I ain't gonna mess w/ what ain't broke. Mine works fine for me.


----------



## recoilguy (Apr 30, 2009)

I ordered one today for it. 

It may not be broken..... but it sucks as a trigger system compared to any other handguns I own, and i own 2 SR9's. If I can make this gun have a quality trigger for 25 bucks then it is money very well spent. The SR9 is a very nice weapon, it shots pretty good groups and has very little felt recoil. If I can get the trigger to improve so I can get smaller more consistant groups then it really aint gonna be broke no more.

RCG


----------



## Tuefelhunden (Nov 20, 2006)

Please keep us posted on your results recoilguy. In dry firing I find the stock trigger a bit lacking as well and have heard other similar comments form actual owners. Short stroke take up is nice but with rediculous stacking poundage before light off. Too bad on an otherwise very intriguing package.
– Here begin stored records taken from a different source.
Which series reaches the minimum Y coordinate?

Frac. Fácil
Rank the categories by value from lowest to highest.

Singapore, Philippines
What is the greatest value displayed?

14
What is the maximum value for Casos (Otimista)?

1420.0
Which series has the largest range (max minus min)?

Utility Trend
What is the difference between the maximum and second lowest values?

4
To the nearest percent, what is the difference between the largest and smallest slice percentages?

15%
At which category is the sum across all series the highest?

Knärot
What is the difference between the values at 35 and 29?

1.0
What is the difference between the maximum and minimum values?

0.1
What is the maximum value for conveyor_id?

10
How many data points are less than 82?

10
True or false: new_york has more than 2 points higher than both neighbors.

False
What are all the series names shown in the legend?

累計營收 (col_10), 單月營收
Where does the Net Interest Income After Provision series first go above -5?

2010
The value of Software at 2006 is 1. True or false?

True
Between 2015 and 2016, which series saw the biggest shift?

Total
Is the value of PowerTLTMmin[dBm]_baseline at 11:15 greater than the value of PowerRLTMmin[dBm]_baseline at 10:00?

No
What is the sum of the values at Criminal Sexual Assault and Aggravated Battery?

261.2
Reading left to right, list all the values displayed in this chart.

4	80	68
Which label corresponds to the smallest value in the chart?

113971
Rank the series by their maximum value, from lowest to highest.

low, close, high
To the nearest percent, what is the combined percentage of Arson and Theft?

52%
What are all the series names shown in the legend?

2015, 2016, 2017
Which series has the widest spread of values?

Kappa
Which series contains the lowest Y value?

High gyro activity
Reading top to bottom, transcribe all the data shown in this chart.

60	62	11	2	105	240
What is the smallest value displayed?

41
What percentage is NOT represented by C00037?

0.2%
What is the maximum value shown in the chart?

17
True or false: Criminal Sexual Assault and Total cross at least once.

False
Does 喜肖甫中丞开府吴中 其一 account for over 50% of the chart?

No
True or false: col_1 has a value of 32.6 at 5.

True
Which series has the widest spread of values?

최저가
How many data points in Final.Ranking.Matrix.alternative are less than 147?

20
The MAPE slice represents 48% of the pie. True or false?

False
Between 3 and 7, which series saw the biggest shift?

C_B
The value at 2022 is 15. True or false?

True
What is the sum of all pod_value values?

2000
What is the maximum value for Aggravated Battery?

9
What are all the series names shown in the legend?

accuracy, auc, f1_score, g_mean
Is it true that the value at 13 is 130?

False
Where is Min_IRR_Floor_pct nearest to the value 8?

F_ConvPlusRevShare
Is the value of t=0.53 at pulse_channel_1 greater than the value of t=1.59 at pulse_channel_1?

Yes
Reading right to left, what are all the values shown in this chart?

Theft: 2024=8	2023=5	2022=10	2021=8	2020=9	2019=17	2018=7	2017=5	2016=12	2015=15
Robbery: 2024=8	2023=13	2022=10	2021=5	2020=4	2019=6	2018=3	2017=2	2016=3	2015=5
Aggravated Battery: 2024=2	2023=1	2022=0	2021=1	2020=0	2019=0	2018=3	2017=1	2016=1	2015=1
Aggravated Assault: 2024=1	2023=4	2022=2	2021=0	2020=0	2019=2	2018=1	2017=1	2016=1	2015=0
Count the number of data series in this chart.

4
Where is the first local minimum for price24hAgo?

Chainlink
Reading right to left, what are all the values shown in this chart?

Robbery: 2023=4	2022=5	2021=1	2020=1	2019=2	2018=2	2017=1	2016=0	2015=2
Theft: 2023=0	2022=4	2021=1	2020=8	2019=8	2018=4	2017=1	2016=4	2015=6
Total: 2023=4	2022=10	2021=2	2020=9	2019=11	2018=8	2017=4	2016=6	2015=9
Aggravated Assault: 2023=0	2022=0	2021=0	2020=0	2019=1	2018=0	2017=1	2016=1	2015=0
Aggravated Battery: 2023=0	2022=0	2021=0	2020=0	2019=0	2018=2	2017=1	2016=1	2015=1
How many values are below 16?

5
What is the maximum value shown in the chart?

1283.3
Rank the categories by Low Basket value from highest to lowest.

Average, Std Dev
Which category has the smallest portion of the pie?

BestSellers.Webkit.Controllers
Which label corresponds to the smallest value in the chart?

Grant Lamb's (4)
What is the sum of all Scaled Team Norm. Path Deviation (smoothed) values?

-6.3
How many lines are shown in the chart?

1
As an aside the new compact version seems to have an immensly improved trigger over the full size. My hope is that system will make it's way into the newer production SR9 full size models.


----------



## recoilguy (Apr 30, 2009)

I put the Ghost Ultimate in and the differeance is noticable and very pleasant.

I used this video to guide me http://www.youtube.com/user/txbosox13?feature=mhw5#p/u

The trigger pull is now smooth with no distinguishable stick point what so ever. It is crisp and the weight seems to have been reduced to me. I am getting one for my other SR9 for sure. It makes it a very very nice weapon!!!

I would suggest it for sure. Putting it in yourself is pretty easy to if you have a kittle dextarity and some simple tools. With the aide of the video of course. 22 bucks to improve the gun that much....no brainer.

RCG


----------